There are genuine medieval recipes for soul cakes but they’re generally not very tasty. Like many medieval desserts, historic soul cake recipes tend to be over indulgent with respect to spices for modern tastes. Later recipes, especially those from the 18th century, are much more like a modern slightly spicy scone with dried fruit.

Here is a modernized version of a recipe from the English recipe compilation referred to as Elinor Fettiplace’s Receipt Book. The original recipe from 1604 is as follows:

Take flower & sugar & nutmeg & cloves & mace & sweet butter & sack & a little ale barme, beat your spice, & put in your butter & your sack, cold, then work it well all together, & make it in little cakes, & so bake them, if you will you may put in some saffron into them and fruit.

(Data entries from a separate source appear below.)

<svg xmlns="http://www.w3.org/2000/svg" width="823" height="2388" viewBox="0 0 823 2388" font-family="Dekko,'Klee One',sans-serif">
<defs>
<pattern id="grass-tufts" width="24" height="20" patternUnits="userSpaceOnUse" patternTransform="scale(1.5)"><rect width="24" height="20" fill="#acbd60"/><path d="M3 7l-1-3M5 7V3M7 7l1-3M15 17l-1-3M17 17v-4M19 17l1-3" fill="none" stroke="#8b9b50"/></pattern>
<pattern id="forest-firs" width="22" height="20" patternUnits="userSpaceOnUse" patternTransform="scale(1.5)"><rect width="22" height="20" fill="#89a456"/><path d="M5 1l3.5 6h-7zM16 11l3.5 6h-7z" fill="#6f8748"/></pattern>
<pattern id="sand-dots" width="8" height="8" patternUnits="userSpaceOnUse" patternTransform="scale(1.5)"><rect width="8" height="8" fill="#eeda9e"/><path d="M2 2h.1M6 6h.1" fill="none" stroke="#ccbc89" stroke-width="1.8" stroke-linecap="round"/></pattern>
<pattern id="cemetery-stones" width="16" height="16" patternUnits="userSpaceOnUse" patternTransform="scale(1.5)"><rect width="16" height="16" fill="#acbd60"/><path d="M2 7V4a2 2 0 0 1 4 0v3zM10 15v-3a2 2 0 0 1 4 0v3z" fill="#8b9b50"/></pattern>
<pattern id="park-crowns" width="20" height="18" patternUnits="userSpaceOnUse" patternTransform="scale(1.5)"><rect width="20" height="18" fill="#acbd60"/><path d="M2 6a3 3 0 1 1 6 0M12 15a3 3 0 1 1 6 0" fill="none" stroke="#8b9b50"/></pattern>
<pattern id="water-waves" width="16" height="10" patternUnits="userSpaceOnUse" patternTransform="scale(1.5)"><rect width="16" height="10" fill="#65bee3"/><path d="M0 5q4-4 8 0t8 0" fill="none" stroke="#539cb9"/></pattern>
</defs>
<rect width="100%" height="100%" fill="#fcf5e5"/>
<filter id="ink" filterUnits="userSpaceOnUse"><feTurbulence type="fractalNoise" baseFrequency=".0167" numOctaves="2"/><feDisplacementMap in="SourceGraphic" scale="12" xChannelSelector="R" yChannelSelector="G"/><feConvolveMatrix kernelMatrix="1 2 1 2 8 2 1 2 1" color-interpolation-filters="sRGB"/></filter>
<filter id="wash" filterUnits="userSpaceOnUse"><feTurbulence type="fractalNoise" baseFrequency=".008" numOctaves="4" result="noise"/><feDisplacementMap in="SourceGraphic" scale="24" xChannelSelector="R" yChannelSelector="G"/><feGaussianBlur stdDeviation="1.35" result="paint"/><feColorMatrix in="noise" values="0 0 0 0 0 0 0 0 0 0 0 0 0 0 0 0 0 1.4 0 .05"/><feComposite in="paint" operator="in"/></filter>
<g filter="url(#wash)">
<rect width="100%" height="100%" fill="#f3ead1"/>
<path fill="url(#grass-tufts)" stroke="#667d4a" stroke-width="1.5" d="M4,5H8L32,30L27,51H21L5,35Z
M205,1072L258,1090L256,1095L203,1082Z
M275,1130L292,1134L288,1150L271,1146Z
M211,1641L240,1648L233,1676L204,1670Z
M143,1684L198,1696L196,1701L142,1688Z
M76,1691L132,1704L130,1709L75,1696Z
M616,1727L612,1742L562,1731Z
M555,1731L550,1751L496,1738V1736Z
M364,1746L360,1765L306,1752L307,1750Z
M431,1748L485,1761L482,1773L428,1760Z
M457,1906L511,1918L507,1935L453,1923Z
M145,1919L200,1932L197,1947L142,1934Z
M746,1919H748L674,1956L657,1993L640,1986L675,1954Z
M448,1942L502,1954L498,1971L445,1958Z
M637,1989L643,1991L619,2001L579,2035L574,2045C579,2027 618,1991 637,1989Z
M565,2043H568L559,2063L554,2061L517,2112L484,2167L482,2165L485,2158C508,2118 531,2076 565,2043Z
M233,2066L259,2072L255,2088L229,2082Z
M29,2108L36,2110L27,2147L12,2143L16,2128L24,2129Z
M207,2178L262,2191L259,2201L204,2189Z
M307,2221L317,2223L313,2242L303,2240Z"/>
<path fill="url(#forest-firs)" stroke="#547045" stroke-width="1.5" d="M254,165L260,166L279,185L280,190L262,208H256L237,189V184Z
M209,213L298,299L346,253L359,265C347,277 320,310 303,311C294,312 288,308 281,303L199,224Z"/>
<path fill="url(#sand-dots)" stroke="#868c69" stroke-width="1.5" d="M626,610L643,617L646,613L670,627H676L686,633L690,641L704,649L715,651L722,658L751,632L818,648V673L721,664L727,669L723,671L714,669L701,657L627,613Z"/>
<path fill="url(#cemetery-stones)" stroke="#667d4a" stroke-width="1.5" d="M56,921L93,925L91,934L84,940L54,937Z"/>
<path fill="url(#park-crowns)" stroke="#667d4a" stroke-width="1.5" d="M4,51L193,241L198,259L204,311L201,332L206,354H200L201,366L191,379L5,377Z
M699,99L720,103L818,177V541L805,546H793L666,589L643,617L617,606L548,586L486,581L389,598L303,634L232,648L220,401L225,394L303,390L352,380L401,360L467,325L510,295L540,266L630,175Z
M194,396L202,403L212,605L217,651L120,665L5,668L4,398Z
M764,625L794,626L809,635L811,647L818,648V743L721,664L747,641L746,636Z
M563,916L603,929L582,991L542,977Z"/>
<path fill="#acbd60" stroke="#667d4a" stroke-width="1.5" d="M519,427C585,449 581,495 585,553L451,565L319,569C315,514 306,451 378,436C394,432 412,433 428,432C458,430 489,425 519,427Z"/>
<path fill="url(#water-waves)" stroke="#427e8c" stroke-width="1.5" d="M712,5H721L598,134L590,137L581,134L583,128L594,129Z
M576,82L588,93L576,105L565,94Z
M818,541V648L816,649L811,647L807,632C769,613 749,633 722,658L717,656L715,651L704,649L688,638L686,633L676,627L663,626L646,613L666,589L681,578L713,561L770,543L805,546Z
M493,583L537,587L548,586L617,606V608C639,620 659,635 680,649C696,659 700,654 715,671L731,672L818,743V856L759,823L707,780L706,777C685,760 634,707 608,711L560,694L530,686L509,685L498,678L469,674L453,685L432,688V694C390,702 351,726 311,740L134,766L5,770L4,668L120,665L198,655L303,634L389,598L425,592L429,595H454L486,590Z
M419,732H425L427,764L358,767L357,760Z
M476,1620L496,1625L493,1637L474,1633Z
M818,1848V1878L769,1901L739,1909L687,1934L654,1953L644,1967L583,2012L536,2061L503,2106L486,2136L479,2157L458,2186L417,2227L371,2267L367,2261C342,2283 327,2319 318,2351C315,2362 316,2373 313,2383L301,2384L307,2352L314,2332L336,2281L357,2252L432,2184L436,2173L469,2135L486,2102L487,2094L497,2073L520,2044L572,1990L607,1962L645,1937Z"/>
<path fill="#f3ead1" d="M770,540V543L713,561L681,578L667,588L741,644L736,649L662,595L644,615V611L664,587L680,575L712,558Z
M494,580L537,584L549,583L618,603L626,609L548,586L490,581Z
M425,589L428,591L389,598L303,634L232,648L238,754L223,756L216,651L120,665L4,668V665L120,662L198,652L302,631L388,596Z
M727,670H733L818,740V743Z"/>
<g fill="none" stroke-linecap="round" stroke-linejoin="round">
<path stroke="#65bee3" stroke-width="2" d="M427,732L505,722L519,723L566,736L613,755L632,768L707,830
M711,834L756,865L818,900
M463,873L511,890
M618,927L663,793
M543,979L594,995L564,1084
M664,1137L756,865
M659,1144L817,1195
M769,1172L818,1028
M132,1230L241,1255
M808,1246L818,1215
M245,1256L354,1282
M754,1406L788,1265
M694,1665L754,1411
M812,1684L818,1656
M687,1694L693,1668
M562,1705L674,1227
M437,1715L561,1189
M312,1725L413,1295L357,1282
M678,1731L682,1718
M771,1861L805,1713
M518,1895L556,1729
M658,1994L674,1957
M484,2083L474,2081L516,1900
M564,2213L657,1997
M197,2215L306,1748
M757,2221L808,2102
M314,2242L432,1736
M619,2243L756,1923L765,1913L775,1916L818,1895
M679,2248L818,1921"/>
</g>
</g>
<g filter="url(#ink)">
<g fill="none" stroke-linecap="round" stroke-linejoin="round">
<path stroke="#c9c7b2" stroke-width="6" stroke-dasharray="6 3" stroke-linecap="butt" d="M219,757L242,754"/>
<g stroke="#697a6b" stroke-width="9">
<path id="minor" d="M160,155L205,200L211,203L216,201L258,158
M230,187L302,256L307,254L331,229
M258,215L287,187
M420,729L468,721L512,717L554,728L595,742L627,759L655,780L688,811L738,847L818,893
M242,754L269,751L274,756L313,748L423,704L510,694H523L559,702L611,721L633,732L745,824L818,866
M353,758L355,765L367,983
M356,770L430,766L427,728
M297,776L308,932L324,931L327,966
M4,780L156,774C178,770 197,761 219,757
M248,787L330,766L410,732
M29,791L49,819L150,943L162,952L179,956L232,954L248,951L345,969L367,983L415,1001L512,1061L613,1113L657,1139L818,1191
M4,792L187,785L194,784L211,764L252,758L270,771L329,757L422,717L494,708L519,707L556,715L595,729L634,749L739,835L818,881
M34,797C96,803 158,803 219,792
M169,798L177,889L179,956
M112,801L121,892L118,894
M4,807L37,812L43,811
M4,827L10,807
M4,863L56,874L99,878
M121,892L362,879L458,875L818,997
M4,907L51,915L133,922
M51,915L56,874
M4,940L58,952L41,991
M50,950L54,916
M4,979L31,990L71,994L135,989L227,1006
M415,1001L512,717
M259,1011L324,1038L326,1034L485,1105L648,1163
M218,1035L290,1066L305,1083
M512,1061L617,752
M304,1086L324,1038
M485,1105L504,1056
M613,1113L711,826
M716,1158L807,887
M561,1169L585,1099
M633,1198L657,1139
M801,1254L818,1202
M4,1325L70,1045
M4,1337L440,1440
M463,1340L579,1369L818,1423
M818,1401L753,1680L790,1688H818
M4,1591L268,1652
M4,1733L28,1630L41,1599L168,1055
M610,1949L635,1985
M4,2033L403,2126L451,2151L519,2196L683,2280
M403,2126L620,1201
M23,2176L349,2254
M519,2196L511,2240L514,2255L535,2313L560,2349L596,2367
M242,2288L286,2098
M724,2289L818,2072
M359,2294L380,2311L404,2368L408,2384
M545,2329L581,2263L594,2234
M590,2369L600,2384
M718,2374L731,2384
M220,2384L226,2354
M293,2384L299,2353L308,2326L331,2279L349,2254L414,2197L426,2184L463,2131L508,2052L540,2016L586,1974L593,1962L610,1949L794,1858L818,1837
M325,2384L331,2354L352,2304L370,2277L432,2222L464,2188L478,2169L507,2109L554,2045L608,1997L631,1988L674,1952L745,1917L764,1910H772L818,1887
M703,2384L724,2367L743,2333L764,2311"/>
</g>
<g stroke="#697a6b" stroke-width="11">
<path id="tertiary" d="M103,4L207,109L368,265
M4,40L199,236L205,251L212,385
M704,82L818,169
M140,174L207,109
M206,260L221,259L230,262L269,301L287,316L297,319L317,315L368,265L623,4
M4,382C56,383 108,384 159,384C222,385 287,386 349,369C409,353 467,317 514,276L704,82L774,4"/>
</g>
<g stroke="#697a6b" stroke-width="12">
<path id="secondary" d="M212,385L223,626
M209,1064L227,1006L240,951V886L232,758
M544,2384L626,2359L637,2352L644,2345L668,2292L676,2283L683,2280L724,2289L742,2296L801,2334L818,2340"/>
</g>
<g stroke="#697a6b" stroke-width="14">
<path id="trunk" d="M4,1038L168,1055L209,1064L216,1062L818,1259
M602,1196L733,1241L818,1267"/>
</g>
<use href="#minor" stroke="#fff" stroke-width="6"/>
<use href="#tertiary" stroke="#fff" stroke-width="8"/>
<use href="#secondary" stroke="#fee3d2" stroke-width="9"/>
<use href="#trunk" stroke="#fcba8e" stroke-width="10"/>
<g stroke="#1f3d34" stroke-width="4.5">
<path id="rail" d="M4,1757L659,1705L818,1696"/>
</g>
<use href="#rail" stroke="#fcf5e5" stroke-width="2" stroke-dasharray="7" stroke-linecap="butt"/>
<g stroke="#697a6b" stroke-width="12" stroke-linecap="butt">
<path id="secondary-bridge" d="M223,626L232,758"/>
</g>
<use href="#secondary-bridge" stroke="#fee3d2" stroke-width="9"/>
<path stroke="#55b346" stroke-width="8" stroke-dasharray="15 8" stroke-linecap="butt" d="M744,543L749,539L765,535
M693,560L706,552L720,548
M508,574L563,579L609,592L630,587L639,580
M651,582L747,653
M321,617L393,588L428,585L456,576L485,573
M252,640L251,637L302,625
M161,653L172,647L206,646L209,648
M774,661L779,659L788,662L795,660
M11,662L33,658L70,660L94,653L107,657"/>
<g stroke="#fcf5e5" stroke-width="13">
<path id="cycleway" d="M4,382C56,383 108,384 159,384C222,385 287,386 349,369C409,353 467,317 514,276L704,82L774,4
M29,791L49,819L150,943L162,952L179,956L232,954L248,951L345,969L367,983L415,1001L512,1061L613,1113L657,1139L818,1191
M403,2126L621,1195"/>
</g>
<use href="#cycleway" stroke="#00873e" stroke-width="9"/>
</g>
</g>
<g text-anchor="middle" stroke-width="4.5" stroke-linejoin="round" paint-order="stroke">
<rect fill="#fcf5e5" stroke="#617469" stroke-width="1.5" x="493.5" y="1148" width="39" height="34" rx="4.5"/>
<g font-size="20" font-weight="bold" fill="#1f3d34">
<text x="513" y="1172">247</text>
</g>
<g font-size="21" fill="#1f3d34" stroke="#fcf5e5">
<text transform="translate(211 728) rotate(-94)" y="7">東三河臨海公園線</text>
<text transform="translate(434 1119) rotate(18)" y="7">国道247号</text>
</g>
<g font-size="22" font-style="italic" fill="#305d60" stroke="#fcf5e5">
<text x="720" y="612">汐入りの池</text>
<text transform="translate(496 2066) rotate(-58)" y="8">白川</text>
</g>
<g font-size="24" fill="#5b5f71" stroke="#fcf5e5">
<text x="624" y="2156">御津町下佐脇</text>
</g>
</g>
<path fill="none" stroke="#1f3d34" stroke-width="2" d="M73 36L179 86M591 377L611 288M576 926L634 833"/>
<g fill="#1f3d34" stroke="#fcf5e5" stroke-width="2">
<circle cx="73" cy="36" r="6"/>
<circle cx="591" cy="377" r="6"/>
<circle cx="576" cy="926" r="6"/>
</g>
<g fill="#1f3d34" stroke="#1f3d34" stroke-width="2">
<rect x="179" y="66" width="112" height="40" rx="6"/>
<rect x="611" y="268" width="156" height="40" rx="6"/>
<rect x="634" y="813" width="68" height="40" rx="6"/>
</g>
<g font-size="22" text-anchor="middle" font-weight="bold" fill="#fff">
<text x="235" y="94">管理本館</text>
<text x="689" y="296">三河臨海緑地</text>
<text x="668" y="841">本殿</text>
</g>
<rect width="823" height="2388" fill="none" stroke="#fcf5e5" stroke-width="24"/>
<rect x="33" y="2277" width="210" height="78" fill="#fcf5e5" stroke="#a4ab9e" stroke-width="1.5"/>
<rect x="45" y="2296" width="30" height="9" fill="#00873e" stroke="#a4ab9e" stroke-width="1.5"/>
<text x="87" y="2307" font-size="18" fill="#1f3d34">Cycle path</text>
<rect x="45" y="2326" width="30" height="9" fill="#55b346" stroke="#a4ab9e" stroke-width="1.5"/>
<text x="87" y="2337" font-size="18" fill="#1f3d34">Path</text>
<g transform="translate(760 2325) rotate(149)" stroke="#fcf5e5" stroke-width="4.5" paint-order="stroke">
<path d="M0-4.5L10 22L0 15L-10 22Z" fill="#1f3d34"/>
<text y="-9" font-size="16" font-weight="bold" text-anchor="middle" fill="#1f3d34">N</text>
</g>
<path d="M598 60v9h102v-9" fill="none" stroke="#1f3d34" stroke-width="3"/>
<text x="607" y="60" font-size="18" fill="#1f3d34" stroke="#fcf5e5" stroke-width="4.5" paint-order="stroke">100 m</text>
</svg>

There’s a modern version of the recipe here that was featured on The Food Network.

These days the song is better known than the custom of souling. Here’s Sting on the David Letterman Show, singing the Soul Cake song, with the traditional melody, and some lovely but not quite so ancient additional lyrics. The song is from Sting’s If On a Winter’s Night album of seasonal music for Winter.

References   [ + ]

1. John Aubrey. Remaines of Gentilisme and Judaisme. 1686–87. Ed. James Britten. London: The Folklore Society, 1880. 23.